Alternatively, the stack might consist of an in-memory database and complex event processing, with the ingestion taking place via the latter’s engine. As with the previous alternative, queries are executed in the database, speeding up response time, but some of the processing work has been done in advance.
Stack 3: The distributed cache
In the simplest form of the stack, a caching framework sits on top of the data source repository and is connected to an application that retrieves data. The cache has to be set up so as to capture the most appropriate data for each application, and all the processing is done in the latter.
Adding in components such as a big data platform builds on this simple approach. Data processing moves onto the platform, which is capable of doing the work much more effectively, and the cache then feeds the query results.
Stack 4: The appliance
This stack might work as a one-stop-shop approach, with data streaming directly into the appliance, which then completes processing, analytics and calculations before generating query results.

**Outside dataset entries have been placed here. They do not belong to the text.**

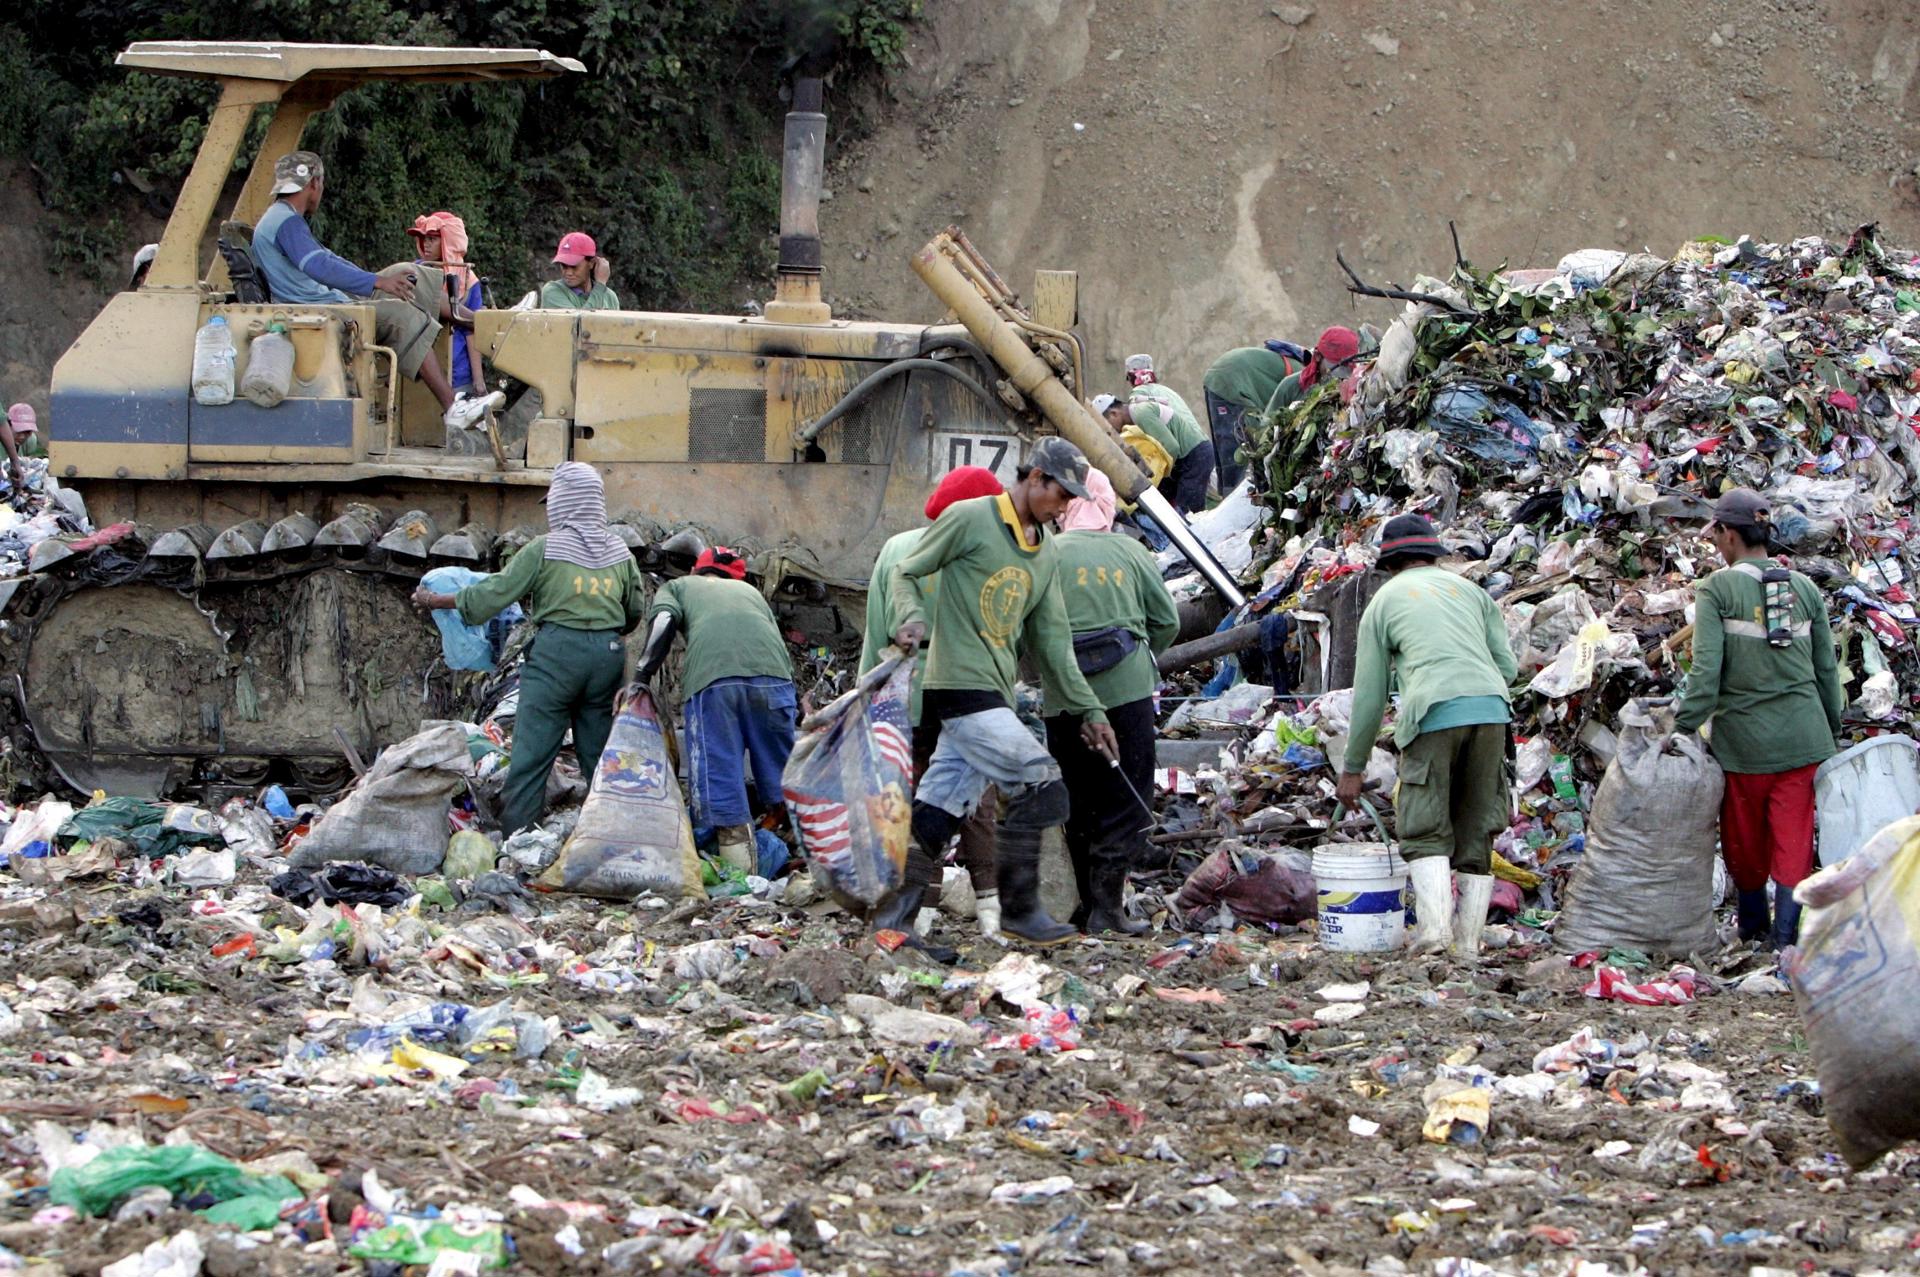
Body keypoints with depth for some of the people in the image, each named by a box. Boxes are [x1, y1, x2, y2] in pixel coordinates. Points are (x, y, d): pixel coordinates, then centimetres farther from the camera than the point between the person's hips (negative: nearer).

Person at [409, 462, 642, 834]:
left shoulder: (544, 549, -5)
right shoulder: (620, 553, 8)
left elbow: (493, 593, -3)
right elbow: (635, 612, 16)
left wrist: (435, 601, 9)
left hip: (557, 650, -4)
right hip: (609, 653, 4)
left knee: (531, 752, -3)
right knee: (597, 753, 11)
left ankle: (515, 838, -9)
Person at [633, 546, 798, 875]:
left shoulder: (677, 587, 29)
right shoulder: (750, 591, 38)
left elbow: (664, 622, 8)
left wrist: (641, 676, 4)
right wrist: (795, 706, 33)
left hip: (712, 677, -3)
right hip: (773, 674, 3)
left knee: (719, 776, -1)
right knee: (781, 774, 11)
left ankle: (743, 872, -6)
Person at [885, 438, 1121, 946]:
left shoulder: (1046, 555, 18)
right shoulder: (970, 519, -4)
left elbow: (1051, 641, 21)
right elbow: (906, 573, 2)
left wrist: (1088, 710, 19)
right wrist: (913, 618, -19)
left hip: (994, 695, 8)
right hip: (961, 686, -8)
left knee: (938, 813, 4)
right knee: (1041, 787, -14)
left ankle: (892, 915, 6)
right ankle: (1020, 908, -7)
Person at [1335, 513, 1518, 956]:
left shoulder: (1383, 603, 17)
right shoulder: (1470, 591, 24)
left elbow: (1369, 693, 17)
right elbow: (1507, 665, 17)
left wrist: (1353, 768, 24)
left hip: (1433, 715, -3)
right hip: (1491, 710, 3)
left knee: (1426, 833, 0)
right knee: (1476, 833, 9)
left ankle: (1434, 924, -21)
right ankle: (1469, 940, 5)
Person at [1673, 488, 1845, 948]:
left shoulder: (1717, 590, -8)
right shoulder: (1804, 588, 5)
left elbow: (1706, 670, -14)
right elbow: (1827, 669, 10)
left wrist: (1683, 728, -9)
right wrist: (1832, 729, 20)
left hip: (1744, 738, -3)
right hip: (1803, 737, 3)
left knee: (1744, 842, 16)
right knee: (1794, 843, 4)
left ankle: (1752, 925, 32)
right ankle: (1785, 939, -2)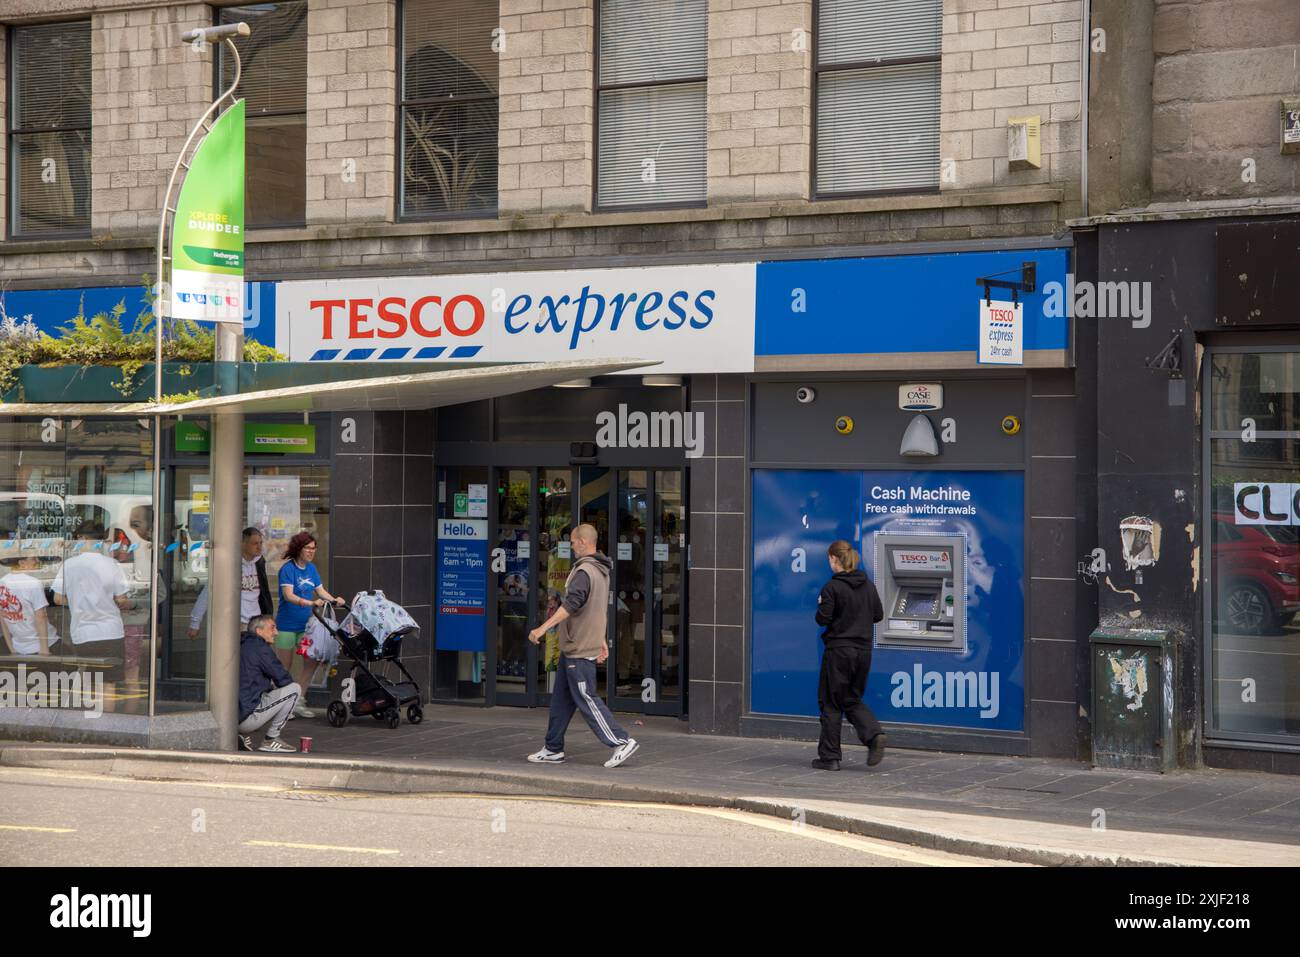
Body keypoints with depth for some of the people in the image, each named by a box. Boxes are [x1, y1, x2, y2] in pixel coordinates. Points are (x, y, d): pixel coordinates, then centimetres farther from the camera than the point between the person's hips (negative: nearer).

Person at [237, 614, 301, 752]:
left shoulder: (243, 646, 21)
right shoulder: (259, 646, -7)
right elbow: (282, 678, -7)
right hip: (247, 715, -9)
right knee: (294, 689, -3)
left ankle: (244, 735, 11)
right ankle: (270, 740, 0)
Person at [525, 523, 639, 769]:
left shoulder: (584, 572, -18)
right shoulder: (601, 572, 15)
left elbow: (571, 604, -29)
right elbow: (601, 609, 21)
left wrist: (543, 628, -31)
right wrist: (602, 641, 27)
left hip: (578, 650, -10)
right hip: (573, 648, 10)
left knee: (585, 698, -6)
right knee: (561, 699, 13)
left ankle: (621, 742, -6)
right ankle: (553, 749, 18)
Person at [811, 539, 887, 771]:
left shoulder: (832, 587, -14)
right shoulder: (868, 585, 5)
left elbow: (822, 619, -14)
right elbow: (878, 614, 10)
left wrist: (822, 605, 5)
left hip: (839, 650, -6)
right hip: (863, 650, 6)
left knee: (831, 703, 5)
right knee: (853, 700, 17)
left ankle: (829, 757, 9)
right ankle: (874, 735, -8)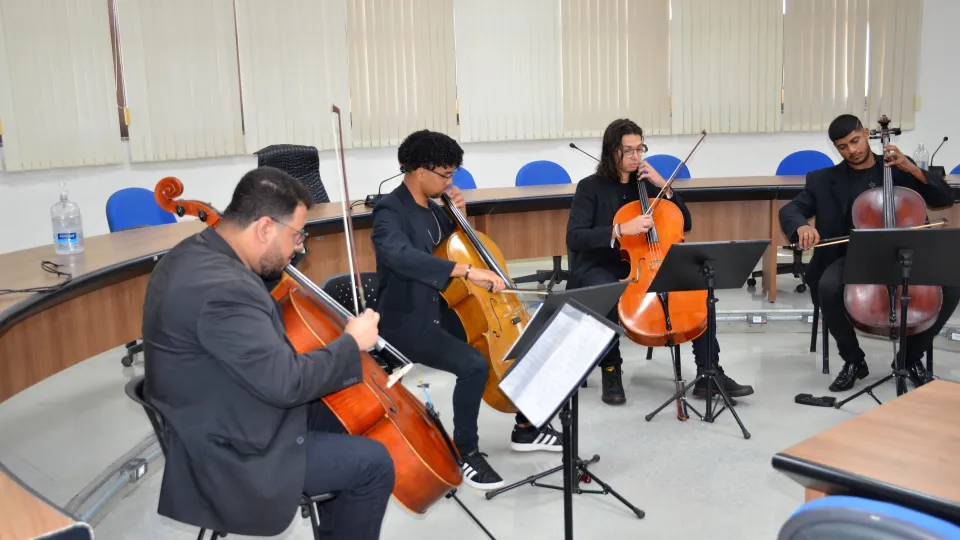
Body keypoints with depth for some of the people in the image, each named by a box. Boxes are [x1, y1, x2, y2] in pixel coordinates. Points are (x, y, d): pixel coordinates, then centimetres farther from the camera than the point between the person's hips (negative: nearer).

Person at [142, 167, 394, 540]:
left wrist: (283, 257, 5)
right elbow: (286, 383, -30)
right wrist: (351, 343, -16)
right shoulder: (221, 289, -32)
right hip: (226, 455, -10)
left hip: (217, 423, 10)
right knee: (373, 464, -6)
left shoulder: (197, 254, 0)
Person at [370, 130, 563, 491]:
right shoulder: (390, 211, -18)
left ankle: (526, 428, 20)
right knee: (473, 364, -31)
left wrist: (459, 216, 4)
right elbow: (402, 256, -39)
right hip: (406, 321, -9)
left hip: (440, 310, 9)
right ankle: (466, 452, -9)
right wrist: (467, 270, -46)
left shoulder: (432, 207, 9)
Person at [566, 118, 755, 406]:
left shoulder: (646, 183, 9)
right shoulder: (590, 187, -5)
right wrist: (621, 230, -31)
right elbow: (575, 238, -18)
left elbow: (684, 224, 8)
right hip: (600, 268, -4)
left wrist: (664, 186, -5)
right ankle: (611, 372, -14)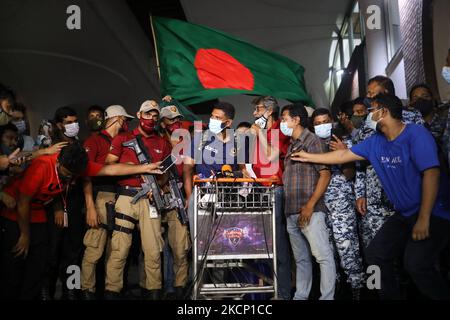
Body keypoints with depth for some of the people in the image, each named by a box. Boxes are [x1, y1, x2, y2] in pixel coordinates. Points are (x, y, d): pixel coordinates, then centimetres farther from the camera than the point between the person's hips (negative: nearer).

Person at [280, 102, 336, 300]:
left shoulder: (312, 141, -4)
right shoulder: (292, 146, 19)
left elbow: (325, 174, -11)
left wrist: (310, 205, -17)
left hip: (310, 211, -8)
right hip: (292, 213, 8)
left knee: (323, 255, -7)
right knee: (301, 259, 13)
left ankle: (327, 297, -1)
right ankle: (300, 296, 21)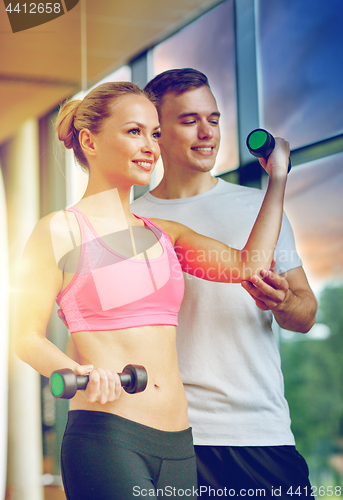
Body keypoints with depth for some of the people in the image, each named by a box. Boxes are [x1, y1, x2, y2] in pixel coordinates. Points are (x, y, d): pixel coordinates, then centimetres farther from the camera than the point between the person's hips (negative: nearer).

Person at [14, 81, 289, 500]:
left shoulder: (164, 233, 16)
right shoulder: (60, 231, 0)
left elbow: (249, 264, 5)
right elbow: (27, 337, -3)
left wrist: (277, 175, 15)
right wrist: (76, 373, -24)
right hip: (105, 437, -5)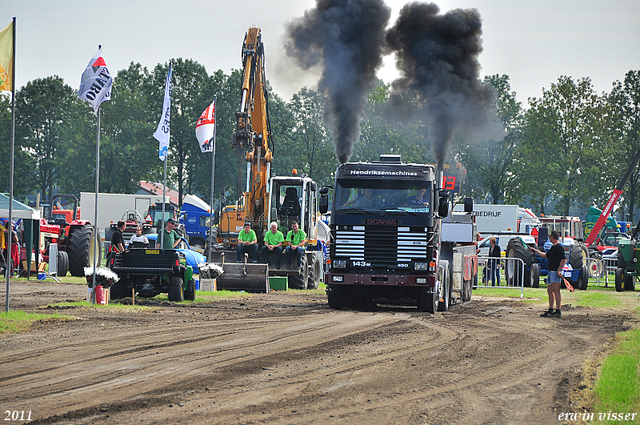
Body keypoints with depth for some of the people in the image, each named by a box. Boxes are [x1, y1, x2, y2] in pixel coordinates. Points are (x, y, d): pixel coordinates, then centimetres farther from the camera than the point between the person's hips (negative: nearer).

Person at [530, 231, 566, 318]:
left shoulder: (559, 247, -13)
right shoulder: (553, 248, 18)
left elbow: (564, 260, -20)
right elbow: (545, 255, 33)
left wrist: (559, 270, -23)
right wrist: (535, 251, 37)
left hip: (556, 272, -11)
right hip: (551, 271, 11)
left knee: (556, 291, -11)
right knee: (550, 291, 13)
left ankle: (558, 311, -13)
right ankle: (550, 310, 20)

Alternatively, it might also include a big data platform that imports and stores the data processing is then done inside the platform and transferred to the application, speeding up the generation of insights.
More than the sum of their parts
These stacks are not a definitive list. But they demonstrate how combining complementary components can add value incrementally.
The landscape of solutions that foster data acceleration and enable a successful data supply chain has grown more complex than ever. Executives need to fully understand the technology components available on the market, because each supports data acceleration in unique ways. They also need to recognize that these components deliver maximum value only when they are combined in ways that capitalize on their complementary advantages.
Only then can they decide which configurations may be best for their organization’s needs and discuss prospective solutions with vendors and ultimately achieve returns from their analytics and big data investment.